The phone rings. It’s someone called Electra, from some PR company. One of the perils of working from home is that you’re subject to these phone calls all the time. I can’t really pay attention to what she’s saying, because I am thinking about my pubis and feeling depressed. ‘Something something party,’ she says, sounding reproachful. ‘Are you coming? You haven’t replied.’
‘What party is that?’
Electra doesn’t sound like she has lopsided pubic hair. Electra sounds like she’s wearing Gucci heels and a dinky little top for people with no breasts, in a size 6, and probably a couple of glittery butterfly hair clips in her hair. My spirits are, frankly, low.
‘In Hoxton? For Contortions?’
‘Oh,’ I remember, wanting to laugh. ‘Mr Dunphy. I don’t think so, Electra.’ Uninvited, a picture of Dunphy suddenly appears in my head. Dunphy smiling, in a T-shirt.
‘You can’t make it?’
‘No, I can’t.’ He’s still there. I rub my brow with my right hand.
‘Oh.’
‘I’m sure it’ll be great, but, you know…’
‘Oh,’ she says again. ‘I guess I’ll have to rework the seating plan.’
‘I guess you will. And now, if you don’t mind… What seating plan? I thought it was a drinks party. For 600.’
I walk over to the table lopsidedly and fish around for the invite. Here it is: it says ‘champagne, canapés’.
‘It’s drinks,’ I say. Why are these people always so dim? ‘It says “champagne, canapés”. So there’s no need to make me feel guilty over seating plans. And now, Electra, I’ve really got to go.’
‘I’m not talking about the drinks,’ says Electra, sounding surly as well as
thin. ‘There’s a little dinner afterwards, at the Groucho Club. The show at 7, the party at 9 and dinner at midnight.’

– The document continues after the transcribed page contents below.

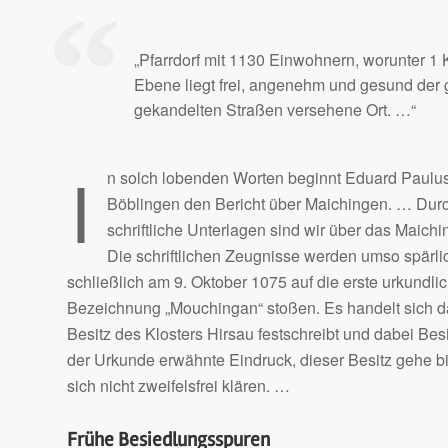
„Pfarrdorf mit 1130 Einwohnern, worunter 1 K
Ebene liegt frei, angenehm und gesund der 
gekandelten Straßen versehene Ort. …“
I
n solch lobenden Worten beginnt Eduard Paulus
Böblingen den Bericht über Maichingen. … Durc
schriftliche Unterlagen sind wir über das Maichi
Die schriftlichen Zeugnisse werden umso spärlich
schließlich am 9. Oktober 1075 auf die erste urkund
Bezeichnung „Mouchingan“ stoßen. Es handelt sich da
Besitz des Klosters Hirsau festschreibt und dabei Bes
der Urkunde erwähnte Eindruck, dieser Besitz gehe bis
sich nicht zweifelsfrei klären. …
Frühe Besiedlungsspuren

I am parked in front of the kitchen mirror. I’ve definitely got cheekbones. It’s a miracle! I wonder if they’ll last. How pathetic of me to get excited about cheekbones, though. Especially when I’ve got horrible deformed pubic hair.
‘You’ve made a mistake,’ I say flatly. ‘I am not invited to dinner. I really, really have to get on with my day now, so if you don’t mind…’
‘Well, you’re on my list,’ says Electra, sounding non-plussed. ‘You’re on my dinner list. What am I supposed to do now?’
‘Oh, for Christ’s sake. It’s just a mistake.’
‘It isn’t.’
‘It must be.’ Mustn’t it? Why would he want me to come to dinner? And why would I want to go? I rub my face again and exhale loudly. ‘Are you sure you haven’t made a mistake, Electra?’
‘I’m certain. I’ve got the list.’
‘How many people at dinner?’
‘Twenty.’
‘And I’m on the list?’
‘Yes,’ says Electra. ‘I keep telling you.’
‘Well… Don’t cross me off yet then,’ I say very quickly, not quite understanding what I am saying, or why. ‘I’ll try and come.’
‘Cool,’ says Electra. ‘See you at the party.’
My heart is pounding and I feel very hot.
‘Electra?’ I say, despite myself.
‘Hmm?’
‘Is, um, Sam Dunphy gay?’
There is a silence. I fill it. ‘Never mind,’ I say. ‘Forget I asked. Please.’
‘Gay?’ splutters Electra. ‘Gay? No, Clara. No. He is not gay.’ She snorts with laughter. ‘Why do you…’
‘See you,’ I say, and hang up.
There’s only one possibility here, I think to myself, and I am not even going to entertain it. I am not even going to entertain it.
I hate to bang on about it, but there is definite bone-action going on about my face. I call Kate, on the spur of the moment, to book an appointment with her facialist – who, fortuitously, has a cancellation on Friday morning. Kate is full of the joys of spring, and full of the joys of Max. Kate is happy (‘Darling, isn’t life bliss?’). For some reason, this slightly throws me.